About this exercise -
Exactly as written, copy the lines of the data below from the first through the one containing "framed print: present [539,226,593,279]".
─── Input data
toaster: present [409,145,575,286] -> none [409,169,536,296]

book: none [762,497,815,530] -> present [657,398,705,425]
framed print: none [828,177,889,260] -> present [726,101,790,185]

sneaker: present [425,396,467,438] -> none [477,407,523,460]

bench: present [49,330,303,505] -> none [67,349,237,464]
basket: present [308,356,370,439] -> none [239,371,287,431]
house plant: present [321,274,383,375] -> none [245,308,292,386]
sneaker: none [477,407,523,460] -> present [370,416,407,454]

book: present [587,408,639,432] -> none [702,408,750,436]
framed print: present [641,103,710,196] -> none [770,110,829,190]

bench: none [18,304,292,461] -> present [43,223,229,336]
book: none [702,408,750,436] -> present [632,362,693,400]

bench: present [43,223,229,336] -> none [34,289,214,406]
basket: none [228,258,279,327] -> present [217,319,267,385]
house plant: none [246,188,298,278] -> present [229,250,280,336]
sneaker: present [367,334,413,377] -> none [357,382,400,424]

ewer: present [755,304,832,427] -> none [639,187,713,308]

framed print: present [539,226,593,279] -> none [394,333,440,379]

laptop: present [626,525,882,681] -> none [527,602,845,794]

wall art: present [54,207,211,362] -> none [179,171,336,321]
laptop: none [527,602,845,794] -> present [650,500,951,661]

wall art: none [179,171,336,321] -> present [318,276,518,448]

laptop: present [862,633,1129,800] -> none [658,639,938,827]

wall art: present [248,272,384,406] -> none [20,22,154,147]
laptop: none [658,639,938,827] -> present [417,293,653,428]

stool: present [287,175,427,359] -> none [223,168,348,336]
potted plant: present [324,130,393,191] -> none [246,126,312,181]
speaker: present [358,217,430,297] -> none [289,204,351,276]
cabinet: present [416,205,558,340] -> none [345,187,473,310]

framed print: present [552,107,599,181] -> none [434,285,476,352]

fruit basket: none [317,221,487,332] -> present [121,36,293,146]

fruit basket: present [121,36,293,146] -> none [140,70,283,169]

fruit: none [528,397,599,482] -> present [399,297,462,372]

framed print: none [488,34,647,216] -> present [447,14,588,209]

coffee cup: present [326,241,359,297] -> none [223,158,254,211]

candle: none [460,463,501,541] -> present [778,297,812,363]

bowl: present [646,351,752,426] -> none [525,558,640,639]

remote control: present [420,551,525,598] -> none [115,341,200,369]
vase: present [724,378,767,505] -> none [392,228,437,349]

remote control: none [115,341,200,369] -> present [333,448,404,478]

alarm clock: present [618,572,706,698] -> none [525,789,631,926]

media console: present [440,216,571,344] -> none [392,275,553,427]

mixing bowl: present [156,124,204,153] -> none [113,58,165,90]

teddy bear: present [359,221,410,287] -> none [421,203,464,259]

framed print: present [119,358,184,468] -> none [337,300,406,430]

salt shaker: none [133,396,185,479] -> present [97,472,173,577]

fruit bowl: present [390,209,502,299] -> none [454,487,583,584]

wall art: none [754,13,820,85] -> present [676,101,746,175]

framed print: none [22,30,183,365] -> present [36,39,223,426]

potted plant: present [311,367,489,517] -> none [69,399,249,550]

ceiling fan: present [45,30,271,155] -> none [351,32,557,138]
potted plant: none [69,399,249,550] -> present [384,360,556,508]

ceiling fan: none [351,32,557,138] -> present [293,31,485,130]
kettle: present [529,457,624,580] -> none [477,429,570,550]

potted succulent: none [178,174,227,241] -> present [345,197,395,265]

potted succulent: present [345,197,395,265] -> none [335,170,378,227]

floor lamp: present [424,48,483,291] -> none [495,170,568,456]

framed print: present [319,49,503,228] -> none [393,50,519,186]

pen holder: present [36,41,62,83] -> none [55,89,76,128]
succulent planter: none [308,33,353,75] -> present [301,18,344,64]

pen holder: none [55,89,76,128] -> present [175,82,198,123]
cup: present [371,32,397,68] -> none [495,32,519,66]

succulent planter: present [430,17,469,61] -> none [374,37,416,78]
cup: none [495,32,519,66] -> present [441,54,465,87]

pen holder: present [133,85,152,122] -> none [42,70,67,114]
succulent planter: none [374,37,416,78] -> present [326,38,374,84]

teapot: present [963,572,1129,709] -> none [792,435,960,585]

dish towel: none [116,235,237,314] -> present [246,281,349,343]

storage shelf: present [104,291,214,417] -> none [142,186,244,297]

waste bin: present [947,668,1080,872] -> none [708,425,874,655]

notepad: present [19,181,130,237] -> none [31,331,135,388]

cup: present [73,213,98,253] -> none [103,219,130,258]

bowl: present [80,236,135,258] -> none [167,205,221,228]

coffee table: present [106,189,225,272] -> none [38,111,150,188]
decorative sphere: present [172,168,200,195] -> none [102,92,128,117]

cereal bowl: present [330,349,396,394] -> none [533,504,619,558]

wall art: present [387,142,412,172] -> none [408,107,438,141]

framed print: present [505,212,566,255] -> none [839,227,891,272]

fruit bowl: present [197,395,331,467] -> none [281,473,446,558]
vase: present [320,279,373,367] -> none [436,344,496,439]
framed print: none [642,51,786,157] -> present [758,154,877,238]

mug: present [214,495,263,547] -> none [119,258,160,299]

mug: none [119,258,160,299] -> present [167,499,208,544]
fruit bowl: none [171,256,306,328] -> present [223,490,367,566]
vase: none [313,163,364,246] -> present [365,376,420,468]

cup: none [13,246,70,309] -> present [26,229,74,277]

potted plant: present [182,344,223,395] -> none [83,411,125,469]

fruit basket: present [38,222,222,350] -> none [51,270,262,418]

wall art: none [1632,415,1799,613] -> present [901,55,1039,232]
──────
Response box -
toaster: present [409,145,575,286] -> none [409,169,536,296]

book: none [762,497,815,530] -> present [657,398,705,425]
framed print: none [828,177,889,260] -> present [726,101,790,185]

sneaker: present [425,396,467,438] -> none [477,407,523,460]

bench: present [49,330,303,505] -> none [67,349,237,464]
basket: present [308,356,370,439] -> none [239,371,287,431]
house plant: present [321,274,383,375] -> none [245,308,292,386]
sneaker: none [477,407,523,460] -> present [370,416,407,454]

book: present [587,408,639,432] -> none [702,408,750,436]
framed print: present [641,103,710,196] -> none [770,110,829,190]

bench: none [18,304,292,461] -> present [43,223,229,336]
book: none [702,408,750,436] -> present [632,362,693,400]

bench: present [43,223,229,336] -> none [34,289,214,406]
basket: none [228,258,279,327] -> present [217,319,267,385]
house plant: none [246,188,298,278] -> present [229,250,280,336]
sneaker: present [367,334,413,377] -> none [357,382,400,424]

ewer: present [755,304,832,427] -> none [639,187,713,308]

framed print: present [539,226,593,279] -> none [394,333,440,379]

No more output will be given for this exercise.